▸ Written exercise a: Which countries are named in the passage about Peers's New Year's Day sermon?

In a New Year's Day sermon in Ottawa's Christ Church Cathedral, Peers said that Canada prides itself on its multiculturalism yet is moving to eliminate references to the faiths that underpin that culture. 'Imagine telling Sikhs and Muslims that their culture is respected in this country but the society has no place for their faith. Faith and culture are intimately connected,' he said.
In the wake of the terrorist attacks of September 11, prominent Canadians have suggested that what defines the country is 'secularism, pluralism and democracy,' he charged. That creates 'a powerful and potentially very serious conflict' because secularism is increasingly being defined as elimination of all religious references in public life, out of fear that religion will cause division, he said.
That would lead to what he called 'not only a suppression of our pluralist reality, but also folly of the worst sort for our society.'
Peers said that without some understanding of faith, Canadians would never be able to understand the current conflicts between India and Pakistan or between Israel and the Palestinians.
Suppression of religion does not work, he said, and 'eventually that kind of suppression implodes on itself because it is a broad denial of things that run far, far deeper than material life.'
Peers concluded that 'a truth suppressed always takes its revenge,' predicting that, just as many Christian denominations moved beyond their disputes and began working together, so the world's major faiths will also enter into deeper relations during this century.

▸ Entries:
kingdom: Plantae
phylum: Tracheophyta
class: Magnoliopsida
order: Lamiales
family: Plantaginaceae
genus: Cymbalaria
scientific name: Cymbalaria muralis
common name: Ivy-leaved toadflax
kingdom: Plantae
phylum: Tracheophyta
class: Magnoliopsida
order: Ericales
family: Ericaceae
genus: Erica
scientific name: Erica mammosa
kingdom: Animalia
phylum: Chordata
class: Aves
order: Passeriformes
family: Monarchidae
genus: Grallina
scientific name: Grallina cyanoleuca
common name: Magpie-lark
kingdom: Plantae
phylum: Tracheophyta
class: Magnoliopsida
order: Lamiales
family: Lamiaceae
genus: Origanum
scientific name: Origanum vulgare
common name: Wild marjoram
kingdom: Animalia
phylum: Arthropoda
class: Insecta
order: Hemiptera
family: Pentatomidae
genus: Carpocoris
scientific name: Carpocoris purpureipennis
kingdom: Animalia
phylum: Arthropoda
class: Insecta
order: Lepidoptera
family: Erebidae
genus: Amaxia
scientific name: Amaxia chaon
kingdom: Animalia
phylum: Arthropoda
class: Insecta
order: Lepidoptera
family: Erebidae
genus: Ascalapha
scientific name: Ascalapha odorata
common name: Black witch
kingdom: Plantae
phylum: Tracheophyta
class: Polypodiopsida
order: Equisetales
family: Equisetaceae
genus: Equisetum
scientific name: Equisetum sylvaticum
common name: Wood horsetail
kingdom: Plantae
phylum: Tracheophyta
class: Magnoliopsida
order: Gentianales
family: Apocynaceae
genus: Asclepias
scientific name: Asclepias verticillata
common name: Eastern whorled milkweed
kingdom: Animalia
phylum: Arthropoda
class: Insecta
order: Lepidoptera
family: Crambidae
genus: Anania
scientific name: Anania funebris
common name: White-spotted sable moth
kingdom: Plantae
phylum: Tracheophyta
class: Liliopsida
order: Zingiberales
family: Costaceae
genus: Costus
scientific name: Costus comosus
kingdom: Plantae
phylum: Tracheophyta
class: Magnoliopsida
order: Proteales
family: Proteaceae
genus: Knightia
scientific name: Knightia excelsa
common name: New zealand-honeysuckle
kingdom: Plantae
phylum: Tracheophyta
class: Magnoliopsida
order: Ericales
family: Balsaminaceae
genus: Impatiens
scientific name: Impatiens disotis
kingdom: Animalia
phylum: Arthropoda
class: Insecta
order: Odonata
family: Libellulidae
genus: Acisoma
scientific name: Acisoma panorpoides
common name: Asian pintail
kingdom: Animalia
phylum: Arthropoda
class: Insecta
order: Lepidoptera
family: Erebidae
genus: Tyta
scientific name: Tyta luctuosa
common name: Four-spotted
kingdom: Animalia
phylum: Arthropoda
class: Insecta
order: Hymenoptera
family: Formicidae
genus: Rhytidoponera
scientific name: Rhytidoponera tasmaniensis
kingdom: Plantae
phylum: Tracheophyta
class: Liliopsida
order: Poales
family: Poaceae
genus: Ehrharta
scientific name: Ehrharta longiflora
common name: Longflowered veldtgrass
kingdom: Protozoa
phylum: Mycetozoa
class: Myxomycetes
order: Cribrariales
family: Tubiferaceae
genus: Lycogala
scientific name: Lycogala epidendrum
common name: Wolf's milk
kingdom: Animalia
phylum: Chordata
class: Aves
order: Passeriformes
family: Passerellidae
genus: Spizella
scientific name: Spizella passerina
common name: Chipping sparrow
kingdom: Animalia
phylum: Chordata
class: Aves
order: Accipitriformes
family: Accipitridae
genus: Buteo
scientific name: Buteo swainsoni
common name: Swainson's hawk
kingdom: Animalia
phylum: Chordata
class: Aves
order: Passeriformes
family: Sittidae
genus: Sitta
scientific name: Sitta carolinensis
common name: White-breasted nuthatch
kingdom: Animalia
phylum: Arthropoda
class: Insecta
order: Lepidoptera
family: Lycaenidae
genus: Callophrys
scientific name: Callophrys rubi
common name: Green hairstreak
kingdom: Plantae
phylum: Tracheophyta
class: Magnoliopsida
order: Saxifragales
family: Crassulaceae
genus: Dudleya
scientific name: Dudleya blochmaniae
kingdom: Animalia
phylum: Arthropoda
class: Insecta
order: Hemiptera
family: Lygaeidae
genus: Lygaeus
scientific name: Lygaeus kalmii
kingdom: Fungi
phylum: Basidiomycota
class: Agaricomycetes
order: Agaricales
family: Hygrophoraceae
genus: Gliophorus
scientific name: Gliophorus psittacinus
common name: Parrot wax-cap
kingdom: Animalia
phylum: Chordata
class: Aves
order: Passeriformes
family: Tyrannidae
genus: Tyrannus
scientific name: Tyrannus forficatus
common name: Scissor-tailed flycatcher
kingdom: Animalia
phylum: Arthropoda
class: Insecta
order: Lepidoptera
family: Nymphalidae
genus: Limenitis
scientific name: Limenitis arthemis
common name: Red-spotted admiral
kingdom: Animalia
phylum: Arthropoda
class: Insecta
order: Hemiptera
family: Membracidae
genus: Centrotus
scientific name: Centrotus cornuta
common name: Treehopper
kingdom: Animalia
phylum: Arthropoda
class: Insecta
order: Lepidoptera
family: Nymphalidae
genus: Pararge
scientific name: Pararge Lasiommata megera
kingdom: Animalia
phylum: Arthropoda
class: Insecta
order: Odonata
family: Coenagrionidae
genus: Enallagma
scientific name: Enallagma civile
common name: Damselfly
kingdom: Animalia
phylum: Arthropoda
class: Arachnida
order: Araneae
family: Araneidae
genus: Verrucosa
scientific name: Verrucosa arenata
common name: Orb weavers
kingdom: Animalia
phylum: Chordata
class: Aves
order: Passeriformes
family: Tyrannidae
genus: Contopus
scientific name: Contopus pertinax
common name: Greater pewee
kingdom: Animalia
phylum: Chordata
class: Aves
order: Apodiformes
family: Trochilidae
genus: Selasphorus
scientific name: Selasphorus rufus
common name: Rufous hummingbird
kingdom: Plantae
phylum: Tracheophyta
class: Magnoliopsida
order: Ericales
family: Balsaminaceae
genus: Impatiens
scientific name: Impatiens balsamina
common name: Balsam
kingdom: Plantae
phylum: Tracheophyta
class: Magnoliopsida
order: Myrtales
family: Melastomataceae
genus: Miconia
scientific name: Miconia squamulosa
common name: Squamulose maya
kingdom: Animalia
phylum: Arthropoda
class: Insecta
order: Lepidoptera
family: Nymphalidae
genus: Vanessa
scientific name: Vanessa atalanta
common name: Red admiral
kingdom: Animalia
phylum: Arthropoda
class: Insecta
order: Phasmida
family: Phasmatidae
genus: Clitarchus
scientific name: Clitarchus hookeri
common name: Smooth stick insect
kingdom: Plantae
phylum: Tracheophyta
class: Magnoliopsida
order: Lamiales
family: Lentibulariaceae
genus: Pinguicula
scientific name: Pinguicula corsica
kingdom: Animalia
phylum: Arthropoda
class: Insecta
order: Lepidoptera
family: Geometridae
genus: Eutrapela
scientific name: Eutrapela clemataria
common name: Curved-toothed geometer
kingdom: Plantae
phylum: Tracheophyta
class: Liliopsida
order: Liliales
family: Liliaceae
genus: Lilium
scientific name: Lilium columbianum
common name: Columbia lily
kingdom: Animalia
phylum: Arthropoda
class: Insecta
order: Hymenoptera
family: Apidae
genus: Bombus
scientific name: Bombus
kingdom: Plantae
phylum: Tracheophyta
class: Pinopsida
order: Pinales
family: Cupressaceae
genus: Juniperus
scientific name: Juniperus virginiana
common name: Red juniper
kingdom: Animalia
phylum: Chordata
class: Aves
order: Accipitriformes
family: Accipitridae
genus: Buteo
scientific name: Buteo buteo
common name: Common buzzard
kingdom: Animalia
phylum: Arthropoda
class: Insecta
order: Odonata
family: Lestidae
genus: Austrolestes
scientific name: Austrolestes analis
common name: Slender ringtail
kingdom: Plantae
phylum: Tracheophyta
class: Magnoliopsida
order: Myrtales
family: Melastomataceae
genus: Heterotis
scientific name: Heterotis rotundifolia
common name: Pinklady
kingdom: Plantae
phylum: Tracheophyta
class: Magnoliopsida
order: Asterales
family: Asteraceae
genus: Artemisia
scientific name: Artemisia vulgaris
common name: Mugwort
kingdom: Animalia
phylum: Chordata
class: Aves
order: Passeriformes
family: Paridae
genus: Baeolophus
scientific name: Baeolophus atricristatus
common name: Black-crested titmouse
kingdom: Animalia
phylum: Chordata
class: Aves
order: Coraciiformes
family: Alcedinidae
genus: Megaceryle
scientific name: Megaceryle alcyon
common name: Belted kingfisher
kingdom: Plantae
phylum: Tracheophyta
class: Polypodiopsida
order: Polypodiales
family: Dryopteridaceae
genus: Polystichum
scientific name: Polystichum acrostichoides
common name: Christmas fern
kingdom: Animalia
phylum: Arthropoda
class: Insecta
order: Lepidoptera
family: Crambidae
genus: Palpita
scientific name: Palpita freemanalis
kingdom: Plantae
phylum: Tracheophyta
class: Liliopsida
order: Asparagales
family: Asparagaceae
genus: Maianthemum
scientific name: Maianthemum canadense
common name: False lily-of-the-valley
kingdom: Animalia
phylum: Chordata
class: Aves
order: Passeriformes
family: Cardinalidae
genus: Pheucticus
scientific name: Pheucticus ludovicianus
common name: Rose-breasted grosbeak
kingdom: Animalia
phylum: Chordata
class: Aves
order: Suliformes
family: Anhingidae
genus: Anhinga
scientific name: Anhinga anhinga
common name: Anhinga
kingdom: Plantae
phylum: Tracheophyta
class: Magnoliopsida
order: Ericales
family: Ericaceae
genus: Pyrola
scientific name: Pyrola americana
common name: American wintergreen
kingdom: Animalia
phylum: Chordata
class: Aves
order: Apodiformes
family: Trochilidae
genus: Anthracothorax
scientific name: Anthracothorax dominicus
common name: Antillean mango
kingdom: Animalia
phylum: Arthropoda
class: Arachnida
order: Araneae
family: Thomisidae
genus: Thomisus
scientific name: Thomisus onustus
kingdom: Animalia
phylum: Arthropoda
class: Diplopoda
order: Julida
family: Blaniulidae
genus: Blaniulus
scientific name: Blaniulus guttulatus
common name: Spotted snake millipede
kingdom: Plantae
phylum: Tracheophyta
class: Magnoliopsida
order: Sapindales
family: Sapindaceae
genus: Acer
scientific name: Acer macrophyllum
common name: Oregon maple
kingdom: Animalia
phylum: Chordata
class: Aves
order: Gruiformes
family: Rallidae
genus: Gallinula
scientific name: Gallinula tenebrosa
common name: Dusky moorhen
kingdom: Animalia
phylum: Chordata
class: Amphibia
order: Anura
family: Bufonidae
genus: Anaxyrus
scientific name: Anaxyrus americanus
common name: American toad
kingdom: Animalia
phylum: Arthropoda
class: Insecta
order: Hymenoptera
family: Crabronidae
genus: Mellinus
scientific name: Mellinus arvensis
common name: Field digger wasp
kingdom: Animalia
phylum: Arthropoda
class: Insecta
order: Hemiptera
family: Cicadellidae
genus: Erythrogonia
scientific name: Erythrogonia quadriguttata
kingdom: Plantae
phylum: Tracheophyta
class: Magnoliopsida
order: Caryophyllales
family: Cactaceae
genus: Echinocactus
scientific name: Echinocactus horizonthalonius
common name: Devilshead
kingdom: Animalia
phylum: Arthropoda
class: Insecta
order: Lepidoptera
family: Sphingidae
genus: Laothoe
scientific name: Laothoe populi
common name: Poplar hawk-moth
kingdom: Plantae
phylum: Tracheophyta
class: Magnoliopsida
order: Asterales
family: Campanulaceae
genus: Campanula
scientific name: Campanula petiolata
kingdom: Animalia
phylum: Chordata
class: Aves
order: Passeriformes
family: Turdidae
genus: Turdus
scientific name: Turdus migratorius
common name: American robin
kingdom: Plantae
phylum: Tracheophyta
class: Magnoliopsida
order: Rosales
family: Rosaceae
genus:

▸ Written exercise b: Could you reproduce the records from their first line up to and including the line with "genus: Erica"?

▸ Expected answer a: Canada, India, Pakistan, Israel

▸ Expected answer b:
kingdom: Plantae
phylum: Tracheophyta
class: Magnoliopsida
order: Lamiales
family: Plantaginaceae
genus: Cymbalaria
scientific name: Cymbalaria muralis
common name: Ivy-leaved toadflax
kingdom: Plantae
phylum: Tracheophyta
class: Magnoliopsida
order: Ericales
family: Ericaceae
genus: Erica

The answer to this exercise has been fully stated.